The Domaine d’Eugénie wines have improved tremendously over the years – especially the last five – reaching new levels of refinement and delicacy. These are very refined wines!
By giving the wines the proper time and respect, some truly lovely, joyful moments can be had from d’Eugénie. Vins d’emotion? Yes, we’re now there!
The premise of tasting top wines
When one does a tasting, it’s important to understand the context and premise in which the wines were made.
Domaine d’Eugénie is what one could call an iconic producer in more than one sense of the term. Firstly, the estate is made up of part of the great vineyards of the old Rene Engel estate in Vosne-Romanée. Secondly, d’Eugénie is the creation of Francois Pinault, who since 2006 has rounded out the domaine based on the former Engel vines by adding some important white vineyards in the Côte de Beaune.
The wines here are made with a dual purpose: to create great bottles that will deliver a fine expression of Burgundy character; and to be of the highest quality, regardless of where in the world you encounter them.
I rarely talk about this, but iconic estates – including Domaine de la Romanée-Conti – need to take a number of things into consideration to ensure that their wines travel well and produce a great experience wherever in the world the cork is popped.
This sets limits on how low it is possible to go with sulphur and still ensure the ultimate in stability and quality. Remember, some of these wines will keep for 30 years or more.
Furthermore, there is a limit to how wild and “natural” the wines can be and still suit an international palate. Don’t expect wild and crazy wines if you enter the world of these classics – they are almost never seen.
The wines at Domaine d’Eugénie
Michel Mallard is the winemaker at Domaine d’Eugénie, and has been so since the initial vintage in 2006. He comes from Ladoix-Serrigny, where he also runs his family domaine which produces some fine wines from Corton and the appellations around Ladoix.
I have followed Domaine d’Eugénie since that first vintage, and I have seen a gradual, yet continual, improvement. Since 2015 (or even a couple of years earlier) that improvement has become more marked. D’Eugénie is now challenging some of the top estates in Vosne-Romanée on the quality level.
Michel Mallard is constantly striving to improve quality, and has in recent years worked with sulphur-free vinification. He still uses some sulphur at bottling, as the d’Eugénie wines are sold all over the world and must be protected during transport.

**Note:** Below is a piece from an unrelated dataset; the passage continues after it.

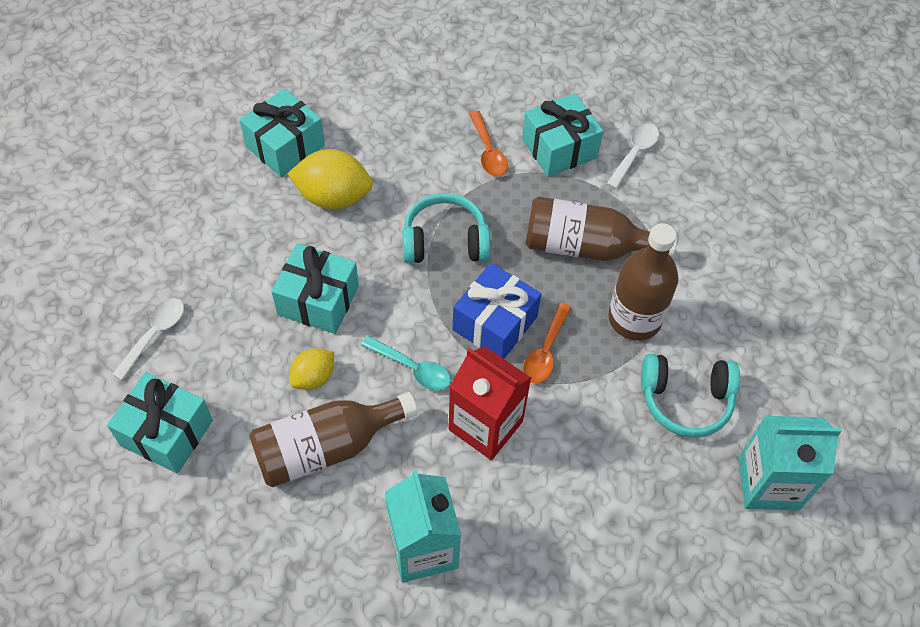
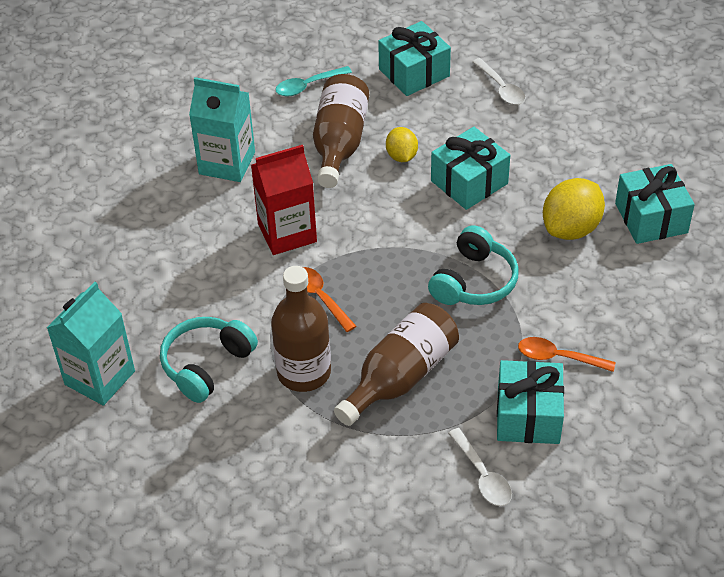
camera: 125 degrees right, 10 degrees down
turquoise spoon [361,336,451,391] -> turquoise spoon moved to [276,66,352,97]
blue gift [453,263,541,359] -> none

It’s always difficult to pinpoint specifics, but my feeling is that this change of vinification has given the wines more definition and detail, making the fruit more energetic and giving the palate a more effortless feel – something regularly seen in wines vinified without sulphur.
So with all that as background, let’s go to the tasting notes of the fine, charming red 2022s from d’Eugenie. They were tasted on February 7, from cask and tank.
Domaine d’Eugénie Vosne-Romanée 2022
The d’Eugenie village comes from two terroirs – Les Vigneux and Les Communes – which total 2.36 hectares. This Vosne village is a delight, revealing the full beauty of the 2022 vintage. It’s a charming, lively wine with loads of energy. The generous fruit from the vintage is spiced with scents of violets, peonies, and roses, underpinned by a nice saline note. I really love this expression of Vosne.
(Drink From 2030) – Very Good – (89-90p) –
Domaine d’Eugénie Vosne-Romanée Clos d’Eugénie 2022
The village Clos d’Eugénie is from a 0.57-ha lieu-dit – and true clos – located just below La Tâche. This is a distinctive terroir, with an influence from the famous grand cru above as well as from the Clos Goilotte below. A bigger, silkier wine, it shows better ripeness, giving it a slightly more ample sweetness. This is a serious delight which used 40% new oak and 40% whole clusters. It is already unfolding beautifully, and is one of the charmers of 2022.